Last year, White House economists claimed that the $862 billion stimulus would create 3.3 million jobs. Since then, the nation has lost more than 3 million jobs.
That’s a 6.3 million jobs gap. By the White House’s own standards, the stimulus failed.
So President Obama has shifted his argument. Sure, the economy lost jobs, he concedes — but without the stimulus, it would’ve lost nearly 2 million more jobs.
This is nothing but faith-based economics. The White House estimate of “saving” nearly 2 million jobs is based not on observations of the economy’s recent performance — but merely on the administration’s unshakable belief that deficit spending must create jobs and growth.
Specifically, the White House staff’s “proof” that the stimulus created jobs is an economic model that they programmed to assume that stimulus spending automatically creates jobs. How’s that for circular logic?
In other words, even if we’d lost 20 million jobs, their models would basically crank out the conclusion that we’d have lost 22 million without the stimulus.
Worse, the central tenet of this “faith” is false: The premise that stimulus spending must create jobs just isn’t true.
The stimulus theory is that government spending injects new dollars into the economy, thereby raising demand and spurring economic growth.
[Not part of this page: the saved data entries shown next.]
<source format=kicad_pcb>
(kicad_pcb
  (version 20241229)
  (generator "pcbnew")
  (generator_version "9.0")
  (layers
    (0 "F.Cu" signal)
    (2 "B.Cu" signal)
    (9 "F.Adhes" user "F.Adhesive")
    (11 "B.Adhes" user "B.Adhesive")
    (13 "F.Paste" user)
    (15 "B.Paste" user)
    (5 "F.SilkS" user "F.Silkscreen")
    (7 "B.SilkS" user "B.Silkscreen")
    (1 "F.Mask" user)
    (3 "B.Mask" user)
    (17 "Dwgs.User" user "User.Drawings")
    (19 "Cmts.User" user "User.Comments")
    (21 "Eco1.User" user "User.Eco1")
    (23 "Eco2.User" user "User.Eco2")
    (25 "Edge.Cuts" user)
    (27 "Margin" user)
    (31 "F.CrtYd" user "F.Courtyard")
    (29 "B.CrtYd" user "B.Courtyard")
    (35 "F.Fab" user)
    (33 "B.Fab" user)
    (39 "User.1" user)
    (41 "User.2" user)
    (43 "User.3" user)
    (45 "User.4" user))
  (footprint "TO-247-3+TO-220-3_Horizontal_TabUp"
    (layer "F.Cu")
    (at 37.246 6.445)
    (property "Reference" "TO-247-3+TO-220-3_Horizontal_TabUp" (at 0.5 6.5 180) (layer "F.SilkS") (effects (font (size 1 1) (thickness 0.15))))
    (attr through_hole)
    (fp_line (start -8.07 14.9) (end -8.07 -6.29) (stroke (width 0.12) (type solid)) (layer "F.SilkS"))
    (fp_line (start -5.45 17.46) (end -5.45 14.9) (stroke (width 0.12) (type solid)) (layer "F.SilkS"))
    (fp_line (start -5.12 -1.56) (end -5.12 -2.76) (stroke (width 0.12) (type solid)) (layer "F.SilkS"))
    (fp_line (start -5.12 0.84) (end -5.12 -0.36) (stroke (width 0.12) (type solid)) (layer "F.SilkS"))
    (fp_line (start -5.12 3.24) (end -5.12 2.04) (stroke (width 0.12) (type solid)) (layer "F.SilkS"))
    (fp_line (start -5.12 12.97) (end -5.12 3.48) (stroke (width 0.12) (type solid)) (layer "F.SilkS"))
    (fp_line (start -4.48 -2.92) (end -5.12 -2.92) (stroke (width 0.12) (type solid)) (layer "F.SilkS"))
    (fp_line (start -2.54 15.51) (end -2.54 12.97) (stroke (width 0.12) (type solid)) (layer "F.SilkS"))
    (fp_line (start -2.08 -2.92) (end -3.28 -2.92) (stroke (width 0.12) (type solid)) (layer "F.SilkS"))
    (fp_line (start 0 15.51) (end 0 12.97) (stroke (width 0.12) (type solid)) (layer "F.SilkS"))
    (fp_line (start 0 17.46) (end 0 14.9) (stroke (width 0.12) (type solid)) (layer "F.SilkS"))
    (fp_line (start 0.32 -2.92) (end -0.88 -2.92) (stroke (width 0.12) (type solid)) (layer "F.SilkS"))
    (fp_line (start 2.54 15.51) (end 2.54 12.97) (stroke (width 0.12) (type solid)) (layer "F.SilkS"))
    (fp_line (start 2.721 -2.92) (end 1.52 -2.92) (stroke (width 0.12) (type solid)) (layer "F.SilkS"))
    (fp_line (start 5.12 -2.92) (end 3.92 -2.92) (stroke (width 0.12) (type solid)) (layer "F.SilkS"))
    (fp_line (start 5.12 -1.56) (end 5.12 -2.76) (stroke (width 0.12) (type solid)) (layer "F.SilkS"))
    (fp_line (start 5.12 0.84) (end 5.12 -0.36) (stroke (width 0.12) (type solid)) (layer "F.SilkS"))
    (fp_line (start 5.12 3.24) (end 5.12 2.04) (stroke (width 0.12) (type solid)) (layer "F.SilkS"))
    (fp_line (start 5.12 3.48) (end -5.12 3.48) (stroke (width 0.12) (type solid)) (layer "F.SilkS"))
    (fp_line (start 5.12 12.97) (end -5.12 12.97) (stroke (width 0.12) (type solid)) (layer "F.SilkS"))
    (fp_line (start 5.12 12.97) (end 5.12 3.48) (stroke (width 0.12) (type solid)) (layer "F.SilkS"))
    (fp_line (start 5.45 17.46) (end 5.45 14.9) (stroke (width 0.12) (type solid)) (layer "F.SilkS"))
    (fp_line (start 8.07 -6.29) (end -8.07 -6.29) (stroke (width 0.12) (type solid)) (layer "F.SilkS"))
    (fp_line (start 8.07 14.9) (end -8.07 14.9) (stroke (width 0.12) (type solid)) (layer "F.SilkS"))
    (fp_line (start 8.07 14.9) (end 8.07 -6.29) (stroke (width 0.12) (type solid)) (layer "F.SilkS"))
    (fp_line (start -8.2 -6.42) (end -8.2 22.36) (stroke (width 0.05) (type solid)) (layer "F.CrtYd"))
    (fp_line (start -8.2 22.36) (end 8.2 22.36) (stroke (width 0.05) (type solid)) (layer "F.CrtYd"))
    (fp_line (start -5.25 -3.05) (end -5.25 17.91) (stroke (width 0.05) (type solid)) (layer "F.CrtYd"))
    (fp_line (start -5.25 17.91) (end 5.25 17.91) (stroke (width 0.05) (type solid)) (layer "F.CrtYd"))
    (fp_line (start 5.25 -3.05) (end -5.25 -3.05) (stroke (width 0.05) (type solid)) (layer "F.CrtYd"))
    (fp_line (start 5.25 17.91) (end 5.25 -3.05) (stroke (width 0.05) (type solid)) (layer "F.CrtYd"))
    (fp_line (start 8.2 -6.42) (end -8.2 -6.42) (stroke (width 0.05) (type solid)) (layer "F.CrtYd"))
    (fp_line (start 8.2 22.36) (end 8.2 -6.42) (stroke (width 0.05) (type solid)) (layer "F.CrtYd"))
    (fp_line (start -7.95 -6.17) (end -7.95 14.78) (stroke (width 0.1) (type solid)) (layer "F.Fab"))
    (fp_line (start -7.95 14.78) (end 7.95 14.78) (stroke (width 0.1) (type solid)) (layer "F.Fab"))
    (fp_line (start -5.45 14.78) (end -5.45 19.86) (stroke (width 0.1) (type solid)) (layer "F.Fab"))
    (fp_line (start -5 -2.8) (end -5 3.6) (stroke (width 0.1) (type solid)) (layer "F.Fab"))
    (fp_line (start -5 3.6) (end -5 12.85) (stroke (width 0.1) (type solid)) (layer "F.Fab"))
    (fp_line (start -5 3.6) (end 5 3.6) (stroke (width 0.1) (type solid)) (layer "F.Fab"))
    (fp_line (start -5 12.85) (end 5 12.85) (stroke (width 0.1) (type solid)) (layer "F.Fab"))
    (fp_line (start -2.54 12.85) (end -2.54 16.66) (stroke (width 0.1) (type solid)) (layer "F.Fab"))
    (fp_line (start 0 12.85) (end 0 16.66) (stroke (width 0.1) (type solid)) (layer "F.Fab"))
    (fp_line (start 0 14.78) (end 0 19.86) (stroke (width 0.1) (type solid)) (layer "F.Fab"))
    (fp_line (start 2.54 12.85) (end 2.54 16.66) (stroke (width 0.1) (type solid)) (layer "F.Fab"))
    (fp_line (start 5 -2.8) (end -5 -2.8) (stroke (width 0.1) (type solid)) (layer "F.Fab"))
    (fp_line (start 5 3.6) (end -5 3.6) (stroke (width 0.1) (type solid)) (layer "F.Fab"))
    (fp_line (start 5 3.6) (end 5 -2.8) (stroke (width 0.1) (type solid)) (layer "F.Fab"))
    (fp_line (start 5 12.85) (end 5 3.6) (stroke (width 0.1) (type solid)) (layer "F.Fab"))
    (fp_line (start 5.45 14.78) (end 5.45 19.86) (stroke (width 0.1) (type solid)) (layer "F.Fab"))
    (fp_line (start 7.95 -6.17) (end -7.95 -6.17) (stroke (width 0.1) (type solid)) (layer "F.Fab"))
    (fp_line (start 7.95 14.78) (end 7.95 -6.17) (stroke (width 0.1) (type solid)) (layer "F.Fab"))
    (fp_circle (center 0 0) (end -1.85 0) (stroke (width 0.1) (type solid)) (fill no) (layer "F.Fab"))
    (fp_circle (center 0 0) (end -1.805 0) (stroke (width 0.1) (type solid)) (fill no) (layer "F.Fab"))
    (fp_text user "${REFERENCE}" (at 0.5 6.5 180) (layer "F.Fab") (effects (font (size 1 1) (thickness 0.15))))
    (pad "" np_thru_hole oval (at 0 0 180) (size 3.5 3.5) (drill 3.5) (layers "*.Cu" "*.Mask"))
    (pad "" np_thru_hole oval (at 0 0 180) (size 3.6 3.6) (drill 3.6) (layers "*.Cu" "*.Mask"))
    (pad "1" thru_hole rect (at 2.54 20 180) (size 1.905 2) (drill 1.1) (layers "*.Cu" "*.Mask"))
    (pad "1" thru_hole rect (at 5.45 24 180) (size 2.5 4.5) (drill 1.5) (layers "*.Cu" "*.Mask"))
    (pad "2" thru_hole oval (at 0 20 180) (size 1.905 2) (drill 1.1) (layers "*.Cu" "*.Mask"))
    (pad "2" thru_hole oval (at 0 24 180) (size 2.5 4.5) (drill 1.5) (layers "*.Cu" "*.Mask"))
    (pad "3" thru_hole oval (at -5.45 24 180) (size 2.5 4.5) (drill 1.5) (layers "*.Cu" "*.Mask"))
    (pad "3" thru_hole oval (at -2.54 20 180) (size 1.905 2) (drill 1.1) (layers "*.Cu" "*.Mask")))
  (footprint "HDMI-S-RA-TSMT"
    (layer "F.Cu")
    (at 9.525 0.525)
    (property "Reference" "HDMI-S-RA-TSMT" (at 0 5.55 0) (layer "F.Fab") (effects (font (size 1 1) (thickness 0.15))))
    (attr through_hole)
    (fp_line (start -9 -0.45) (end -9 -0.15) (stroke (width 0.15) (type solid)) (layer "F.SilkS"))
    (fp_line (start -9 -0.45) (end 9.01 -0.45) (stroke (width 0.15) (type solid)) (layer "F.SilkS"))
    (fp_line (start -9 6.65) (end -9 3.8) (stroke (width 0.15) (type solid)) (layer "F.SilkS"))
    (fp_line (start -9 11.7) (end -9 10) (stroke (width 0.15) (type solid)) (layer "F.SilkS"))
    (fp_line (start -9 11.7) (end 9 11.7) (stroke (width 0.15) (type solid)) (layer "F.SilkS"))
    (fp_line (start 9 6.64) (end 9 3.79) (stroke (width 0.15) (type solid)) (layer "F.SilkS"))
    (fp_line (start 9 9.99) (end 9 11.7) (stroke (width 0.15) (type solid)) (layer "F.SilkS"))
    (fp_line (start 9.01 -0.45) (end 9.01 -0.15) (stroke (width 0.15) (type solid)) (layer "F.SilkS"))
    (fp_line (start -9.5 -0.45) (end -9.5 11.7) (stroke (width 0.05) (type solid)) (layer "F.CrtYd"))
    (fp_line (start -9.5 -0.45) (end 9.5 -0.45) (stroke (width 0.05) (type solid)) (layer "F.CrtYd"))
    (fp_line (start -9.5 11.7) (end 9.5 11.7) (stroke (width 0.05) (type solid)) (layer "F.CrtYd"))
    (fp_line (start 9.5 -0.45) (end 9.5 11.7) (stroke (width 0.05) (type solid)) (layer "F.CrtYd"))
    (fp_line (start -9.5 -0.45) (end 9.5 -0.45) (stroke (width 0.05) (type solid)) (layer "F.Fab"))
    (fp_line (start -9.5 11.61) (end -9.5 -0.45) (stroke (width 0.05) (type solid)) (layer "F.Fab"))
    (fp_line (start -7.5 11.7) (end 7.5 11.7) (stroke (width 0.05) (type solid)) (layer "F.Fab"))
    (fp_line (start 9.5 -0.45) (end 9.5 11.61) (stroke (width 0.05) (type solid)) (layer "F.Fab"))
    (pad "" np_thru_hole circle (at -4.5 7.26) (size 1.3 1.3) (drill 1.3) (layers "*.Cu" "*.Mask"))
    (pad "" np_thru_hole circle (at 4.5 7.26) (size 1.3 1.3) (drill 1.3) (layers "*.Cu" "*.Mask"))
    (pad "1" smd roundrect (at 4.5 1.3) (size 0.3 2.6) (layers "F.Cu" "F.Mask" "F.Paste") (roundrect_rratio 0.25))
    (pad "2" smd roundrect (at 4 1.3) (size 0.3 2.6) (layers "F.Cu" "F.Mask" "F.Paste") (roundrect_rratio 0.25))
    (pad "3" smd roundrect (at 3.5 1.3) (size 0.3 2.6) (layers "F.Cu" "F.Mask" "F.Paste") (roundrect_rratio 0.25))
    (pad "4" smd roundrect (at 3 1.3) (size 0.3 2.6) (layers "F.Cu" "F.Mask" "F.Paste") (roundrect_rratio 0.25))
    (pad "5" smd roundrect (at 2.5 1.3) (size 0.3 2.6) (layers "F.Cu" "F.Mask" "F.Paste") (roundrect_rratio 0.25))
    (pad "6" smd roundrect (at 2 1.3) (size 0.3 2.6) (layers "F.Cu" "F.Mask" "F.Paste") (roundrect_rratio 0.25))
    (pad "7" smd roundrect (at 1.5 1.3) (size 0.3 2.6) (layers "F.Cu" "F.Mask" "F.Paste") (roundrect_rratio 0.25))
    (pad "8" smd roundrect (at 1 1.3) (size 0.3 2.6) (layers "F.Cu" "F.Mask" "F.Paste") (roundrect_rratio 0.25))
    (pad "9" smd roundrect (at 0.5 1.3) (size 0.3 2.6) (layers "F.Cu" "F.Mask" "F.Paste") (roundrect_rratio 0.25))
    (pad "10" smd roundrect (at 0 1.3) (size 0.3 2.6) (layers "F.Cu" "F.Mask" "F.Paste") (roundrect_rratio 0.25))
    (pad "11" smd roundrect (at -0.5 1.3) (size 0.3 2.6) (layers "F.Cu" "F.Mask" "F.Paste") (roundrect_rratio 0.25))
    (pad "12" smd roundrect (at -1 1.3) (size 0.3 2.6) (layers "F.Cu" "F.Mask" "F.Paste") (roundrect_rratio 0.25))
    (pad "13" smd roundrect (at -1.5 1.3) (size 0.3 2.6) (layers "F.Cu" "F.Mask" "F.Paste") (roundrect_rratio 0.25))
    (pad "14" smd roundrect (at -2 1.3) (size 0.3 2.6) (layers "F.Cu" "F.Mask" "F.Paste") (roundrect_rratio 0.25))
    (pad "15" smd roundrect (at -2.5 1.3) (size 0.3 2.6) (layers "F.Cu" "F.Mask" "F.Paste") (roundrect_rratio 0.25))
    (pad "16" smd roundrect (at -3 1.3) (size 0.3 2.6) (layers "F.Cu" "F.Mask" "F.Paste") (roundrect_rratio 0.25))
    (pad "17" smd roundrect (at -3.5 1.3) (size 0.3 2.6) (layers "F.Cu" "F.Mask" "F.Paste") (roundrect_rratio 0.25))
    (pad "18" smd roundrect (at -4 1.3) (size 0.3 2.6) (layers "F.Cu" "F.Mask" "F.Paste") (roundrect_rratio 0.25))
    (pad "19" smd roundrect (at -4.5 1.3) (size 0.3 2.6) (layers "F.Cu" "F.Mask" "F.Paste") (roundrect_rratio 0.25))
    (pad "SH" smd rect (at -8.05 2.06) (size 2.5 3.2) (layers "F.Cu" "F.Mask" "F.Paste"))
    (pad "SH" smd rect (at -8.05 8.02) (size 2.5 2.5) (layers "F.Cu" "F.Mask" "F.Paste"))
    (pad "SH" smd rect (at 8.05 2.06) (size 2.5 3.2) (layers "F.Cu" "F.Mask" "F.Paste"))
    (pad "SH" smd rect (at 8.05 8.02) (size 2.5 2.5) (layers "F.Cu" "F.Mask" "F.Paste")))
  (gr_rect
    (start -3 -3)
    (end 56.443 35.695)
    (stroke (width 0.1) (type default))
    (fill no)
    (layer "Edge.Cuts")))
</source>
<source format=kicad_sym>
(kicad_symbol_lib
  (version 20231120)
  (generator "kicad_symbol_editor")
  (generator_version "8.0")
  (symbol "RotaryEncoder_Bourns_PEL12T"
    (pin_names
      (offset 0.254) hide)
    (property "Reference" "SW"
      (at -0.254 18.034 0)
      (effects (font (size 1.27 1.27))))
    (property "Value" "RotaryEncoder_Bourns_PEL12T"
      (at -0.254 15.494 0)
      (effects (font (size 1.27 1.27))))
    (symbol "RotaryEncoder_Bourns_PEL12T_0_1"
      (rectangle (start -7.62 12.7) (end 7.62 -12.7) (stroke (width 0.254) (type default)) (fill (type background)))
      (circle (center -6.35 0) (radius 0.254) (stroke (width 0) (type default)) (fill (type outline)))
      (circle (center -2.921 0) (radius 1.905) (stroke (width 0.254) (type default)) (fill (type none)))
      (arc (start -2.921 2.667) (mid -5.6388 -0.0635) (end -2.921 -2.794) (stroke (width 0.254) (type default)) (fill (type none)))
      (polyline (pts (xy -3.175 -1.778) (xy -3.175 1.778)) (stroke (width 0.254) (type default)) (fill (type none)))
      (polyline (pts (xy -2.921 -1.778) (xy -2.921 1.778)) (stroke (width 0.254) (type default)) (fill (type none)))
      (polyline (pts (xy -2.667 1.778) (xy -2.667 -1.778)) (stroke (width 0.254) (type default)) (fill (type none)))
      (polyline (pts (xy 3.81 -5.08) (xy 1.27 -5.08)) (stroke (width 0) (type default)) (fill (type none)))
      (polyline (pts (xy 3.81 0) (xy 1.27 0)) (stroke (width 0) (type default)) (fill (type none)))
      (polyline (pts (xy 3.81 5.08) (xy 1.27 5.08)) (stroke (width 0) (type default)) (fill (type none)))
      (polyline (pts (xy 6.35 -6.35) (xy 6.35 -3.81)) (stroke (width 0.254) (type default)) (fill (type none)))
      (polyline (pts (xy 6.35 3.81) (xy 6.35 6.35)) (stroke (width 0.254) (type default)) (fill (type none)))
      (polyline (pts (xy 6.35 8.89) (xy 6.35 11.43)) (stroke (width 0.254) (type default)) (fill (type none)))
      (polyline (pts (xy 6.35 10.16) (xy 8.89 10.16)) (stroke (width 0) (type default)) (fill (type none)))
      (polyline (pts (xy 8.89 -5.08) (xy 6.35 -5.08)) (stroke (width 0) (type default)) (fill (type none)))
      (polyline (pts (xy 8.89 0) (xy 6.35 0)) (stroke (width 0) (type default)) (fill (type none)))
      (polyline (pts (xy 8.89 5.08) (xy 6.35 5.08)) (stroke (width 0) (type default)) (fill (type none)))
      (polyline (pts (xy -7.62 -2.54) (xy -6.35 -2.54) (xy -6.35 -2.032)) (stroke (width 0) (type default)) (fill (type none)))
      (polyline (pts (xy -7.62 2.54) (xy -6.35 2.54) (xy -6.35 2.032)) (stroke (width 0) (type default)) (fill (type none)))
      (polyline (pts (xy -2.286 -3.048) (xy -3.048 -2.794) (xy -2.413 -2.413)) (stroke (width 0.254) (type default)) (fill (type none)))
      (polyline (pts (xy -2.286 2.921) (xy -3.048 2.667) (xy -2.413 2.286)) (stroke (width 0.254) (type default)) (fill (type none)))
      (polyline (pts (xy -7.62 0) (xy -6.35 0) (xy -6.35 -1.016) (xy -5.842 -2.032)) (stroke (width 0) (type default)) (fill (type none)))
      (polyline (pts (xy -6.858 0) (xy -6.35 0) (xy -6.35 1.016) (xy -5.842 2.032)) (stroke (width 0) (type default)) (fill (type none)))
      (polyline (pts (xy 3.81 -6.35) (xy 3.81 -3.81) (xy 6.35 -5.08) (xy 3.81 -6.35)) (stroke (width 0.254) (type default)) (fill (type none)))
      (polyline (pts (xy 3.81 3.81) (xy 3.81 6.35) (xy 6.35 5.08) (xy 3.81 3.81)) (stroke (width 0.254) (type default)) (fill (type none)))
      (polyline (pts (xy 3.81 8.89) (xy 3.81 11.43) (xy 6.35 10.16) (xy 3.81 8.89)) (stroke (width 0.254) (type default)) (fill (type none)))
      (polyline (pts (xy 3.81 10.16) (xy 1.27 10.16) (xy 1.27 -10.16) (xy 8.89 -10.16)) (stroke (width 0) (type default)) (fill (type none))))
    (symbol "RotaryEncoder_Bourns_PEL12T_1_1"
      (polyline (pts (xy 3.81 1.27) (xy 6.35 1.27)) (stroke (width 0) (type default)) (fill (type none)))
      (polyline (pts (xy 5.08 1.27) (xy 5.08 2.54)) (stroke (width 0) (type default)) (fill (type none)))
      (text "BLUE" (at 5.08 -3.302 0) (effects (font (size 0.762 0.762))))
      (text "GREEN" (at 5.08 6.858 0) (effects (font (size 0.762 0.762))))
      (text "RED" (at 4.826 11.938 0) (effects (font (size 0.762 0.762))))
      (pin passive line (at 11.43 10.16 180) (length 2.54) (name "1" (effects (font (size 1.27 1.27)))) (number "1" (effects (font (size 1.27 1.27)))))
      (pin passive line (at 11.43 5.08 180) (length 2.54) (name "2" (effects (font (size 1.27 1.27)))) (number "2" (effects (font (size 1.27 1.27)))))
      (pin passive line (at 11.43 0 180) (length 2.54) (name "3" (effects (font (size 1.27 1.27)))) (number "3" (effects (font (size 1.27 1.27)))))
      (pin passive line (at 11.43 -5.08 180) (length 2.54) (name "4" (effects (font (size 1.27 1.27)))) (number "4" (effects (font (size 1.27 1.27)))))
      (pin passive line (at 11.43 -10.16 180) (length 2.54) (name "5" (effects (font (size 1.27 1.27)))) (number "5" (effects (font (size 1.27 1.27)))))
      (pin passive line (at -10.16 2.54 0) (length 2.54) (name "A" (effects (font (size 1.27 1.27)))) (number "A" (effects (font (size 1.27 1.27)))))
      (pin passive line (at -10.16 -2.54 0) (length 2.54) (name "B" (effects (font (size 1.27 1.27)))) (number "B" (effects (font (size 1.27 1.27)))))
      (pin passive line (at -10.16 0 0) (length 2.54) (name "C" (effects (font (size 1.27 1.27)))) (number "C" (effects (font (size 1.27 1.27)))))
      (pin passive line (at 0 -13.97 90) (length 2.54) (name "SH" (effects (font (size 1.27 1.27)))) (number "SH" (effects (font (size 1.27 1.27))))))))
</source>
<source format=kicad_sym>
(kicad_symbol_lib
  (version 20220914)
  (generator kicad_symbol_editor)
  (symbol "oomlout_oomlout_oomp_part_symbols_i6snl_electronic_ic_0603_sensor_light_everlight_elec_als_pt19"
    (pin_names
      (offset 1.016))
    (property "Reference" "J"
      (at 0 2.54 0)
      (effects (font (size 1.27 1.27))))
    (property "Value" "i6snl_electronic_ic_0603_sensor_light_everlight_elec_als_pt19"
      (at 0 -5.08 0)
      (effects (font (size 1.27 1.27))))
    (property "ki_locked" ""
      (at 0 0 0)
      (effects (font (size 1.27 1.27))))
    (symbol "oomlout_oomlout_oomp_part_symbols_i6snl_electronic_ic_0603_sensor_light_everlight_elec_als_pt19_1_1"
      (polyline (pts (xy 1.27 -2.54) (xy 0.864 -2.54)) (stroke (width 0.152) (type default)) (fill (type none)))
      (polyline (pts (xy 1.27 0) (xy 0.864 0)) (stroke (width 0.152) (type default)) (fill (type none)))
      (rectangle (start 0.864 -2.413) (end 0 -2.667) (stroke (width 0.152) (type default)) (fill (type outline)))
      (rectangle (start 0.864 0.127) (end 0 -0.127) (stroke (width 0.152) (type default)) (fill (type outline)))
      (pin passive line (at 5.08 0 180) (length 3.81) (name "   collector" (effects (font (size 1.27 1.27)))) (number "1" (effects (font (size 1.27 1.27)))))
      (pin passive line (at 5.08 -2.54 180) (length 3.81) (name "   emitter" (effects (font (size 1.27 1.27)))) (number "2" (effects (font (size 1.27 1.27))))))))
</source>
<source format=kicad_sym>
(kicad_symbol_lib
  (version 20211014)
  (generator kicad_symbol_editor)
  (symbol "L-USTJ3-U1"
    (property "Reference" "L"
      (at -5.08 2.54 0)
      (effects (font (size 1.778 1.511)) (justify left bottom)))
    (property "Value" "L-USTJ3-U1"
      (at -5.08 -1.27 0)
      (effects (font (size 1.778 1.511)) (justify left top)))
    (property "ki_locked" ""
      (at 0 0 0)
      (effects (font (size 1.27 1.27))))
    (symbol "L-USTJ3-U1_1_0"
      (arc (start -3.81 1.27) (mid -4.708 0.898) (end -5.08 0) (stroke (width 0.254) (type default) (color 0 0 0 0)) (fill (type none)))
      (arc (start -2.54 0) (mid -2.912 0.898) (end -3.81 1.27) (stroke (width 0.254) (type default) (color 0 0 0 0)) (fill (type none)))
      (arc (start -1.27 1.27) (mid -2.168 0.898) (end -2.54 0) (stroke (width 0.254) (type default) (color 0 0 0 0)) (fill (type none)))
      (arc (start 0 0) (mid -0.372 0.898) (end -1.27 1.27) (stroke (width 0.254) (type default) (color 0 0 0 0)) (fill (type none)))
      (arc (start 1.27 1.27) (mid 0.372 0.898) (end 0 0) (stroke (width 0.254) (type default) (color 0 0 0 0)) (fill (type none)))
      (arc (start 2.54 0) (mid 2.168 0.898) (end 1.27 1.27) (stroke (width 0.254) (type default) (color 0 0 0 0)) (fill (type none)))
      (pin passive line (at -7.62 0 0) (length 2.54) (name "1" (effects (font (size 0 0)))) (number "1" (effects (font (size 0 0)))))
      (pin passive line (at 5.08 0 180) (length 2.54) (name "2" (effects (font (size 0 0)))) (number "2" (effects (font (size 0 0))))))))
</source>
That makes some sense — if you don’t ask where the government got the money.
Congress doesn’t have a vault of cash waiting to be distributed. Every dollar it “injects” into the economy must first be taxed or borrowed out of the economy. No new income, and therefore no new demand, is created: It’s merely redistributed from one group of people to another.
Removing water from one end of a swimming pool and pouring it in the other won’t raise the overall water level, no matter how large the bucket. It’s the same with redistributing dollars from one part of the economy to another.